_What you have to do_
In the listing below, find each line holding "APERTURA" and copy it.

*** Information given ***

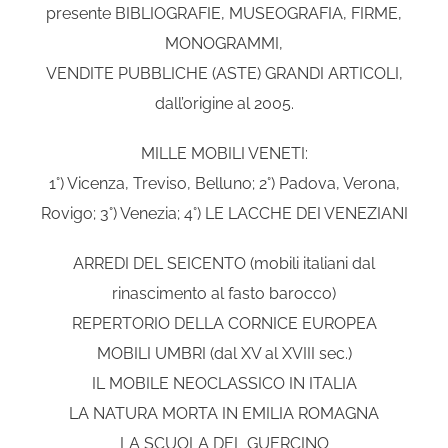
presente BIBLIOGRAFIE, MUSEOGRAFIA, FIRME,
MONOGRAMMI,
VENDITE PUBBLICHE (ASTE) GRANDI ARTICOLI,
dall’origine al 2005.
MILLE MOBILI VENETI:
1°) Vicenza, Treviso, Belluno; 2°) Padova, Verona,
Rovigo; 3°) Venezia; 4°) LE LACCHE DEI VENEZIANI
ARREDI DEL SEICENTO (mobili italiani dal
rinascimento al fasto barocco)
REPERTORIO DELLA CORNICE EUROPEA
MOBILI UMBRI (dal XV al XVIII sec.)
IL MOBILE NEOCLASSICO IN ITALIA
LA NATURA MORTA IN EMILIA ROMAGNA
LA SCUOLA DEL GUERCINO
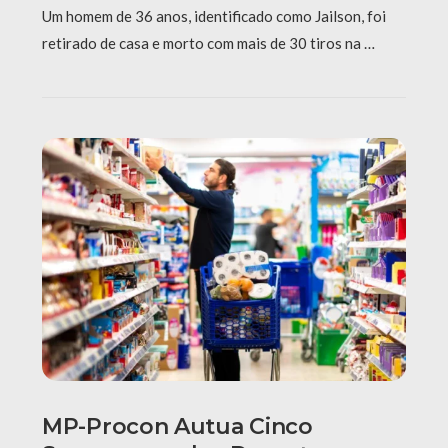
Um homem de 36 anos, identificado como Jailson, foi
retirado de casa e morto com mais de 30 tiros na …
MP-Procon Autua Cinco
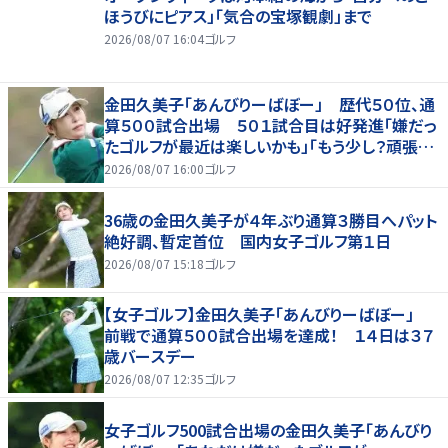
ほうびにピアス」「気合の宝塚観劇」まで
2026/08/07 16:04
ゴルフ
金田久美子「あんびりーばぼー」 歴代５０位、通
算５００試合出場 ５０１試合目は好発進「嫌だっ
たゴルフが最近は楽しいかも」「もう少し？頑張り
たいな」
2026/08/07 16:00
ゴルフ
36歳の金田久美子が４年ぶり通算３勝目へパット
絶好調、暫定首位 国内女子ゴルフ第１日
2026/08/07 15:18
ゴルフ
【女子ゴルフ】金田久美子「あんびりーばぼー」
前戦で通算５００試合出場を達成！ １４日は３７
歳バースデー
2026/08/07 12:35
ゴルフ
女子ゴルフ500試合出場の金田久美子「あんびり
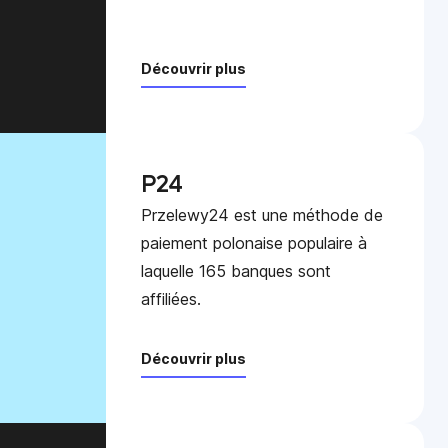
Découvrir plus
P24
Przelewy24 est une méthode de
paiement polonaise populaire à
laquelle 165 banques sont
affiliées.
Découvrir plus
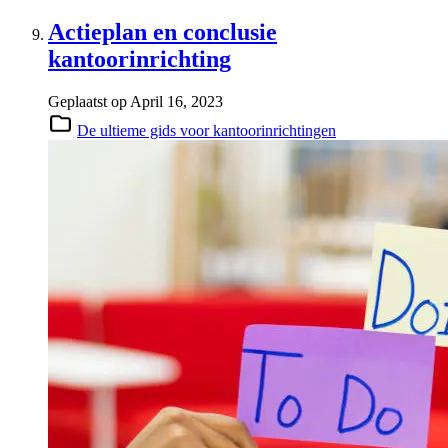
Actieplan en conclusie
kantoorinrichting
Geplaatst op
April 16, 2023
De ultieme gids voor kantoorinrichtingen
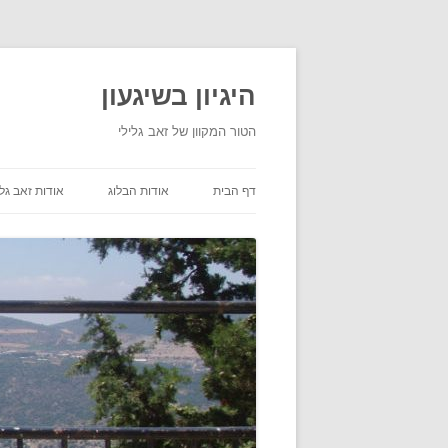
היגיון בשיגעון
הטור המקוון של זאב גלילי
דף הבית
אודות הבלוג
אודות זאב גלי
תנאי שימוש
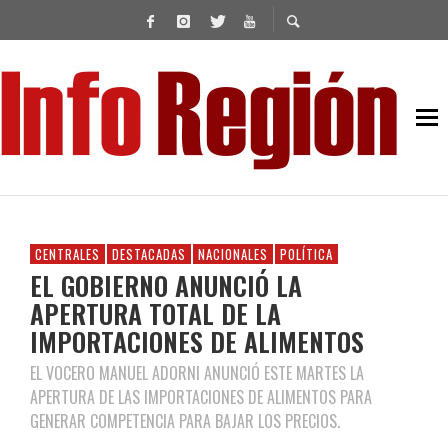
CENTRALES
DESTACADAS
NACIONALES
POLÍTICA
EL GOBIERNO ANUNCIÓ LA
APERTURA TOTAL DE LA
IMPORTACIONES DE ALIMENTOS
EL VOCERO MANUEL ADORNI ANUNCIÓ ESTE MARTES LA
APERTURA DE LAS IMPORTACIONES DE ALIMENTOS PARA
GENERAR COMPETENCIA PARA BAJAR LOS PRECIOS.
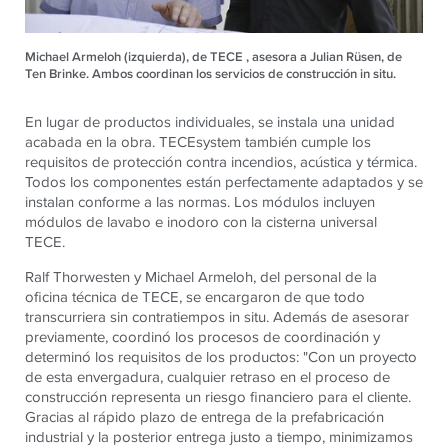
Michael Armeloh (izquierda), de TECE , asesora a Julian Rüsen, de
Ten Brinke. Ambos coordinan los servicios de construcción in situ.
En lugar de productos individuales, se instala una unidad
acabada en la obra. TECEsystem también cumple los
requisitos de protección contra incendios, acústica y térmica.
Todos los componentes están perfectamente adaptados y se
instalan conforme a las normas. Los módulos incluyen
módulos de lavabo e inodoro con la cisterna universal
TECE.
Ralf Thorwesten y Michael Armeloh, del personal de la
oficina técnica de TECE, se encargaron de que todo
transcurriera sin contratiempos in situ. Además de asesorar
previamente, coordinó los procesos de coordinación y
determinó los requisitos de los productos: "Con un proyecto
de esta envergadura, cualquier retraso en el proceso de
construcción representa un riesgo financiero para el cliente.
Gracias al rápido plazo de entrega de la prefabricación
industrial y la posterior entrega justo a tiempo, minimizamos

*** End of Information given ***

_Solution to the problem_
APERTURA TOTAL DE LA
APERTURA DE LAS IMPORTACIONES DE ALIMENTOS PARA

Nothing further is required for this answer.